### What this task involves
Give the lines from the one containing "Is there any" through the one containing "Which category has", inclusive, as a JSON list of strings with one string per line, leaving out blank lines.

### Extracted data

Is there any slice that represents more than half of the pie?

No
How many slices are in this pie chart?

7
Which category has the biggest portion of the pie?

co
==
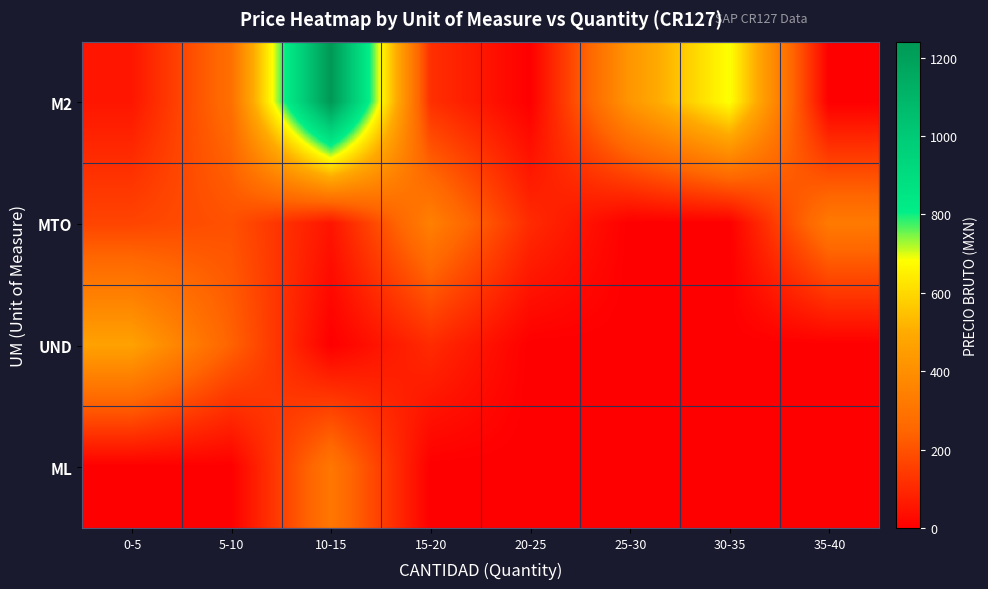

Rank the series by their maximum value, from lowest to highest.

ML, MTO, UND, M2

### Solution for this exercise
[
  "Is there any slice that represents more than half of the pie?",
  "No",
  "How many slices are in this pie chart?",
  "7",
  "Which category has the biggest portion of the pie?"
]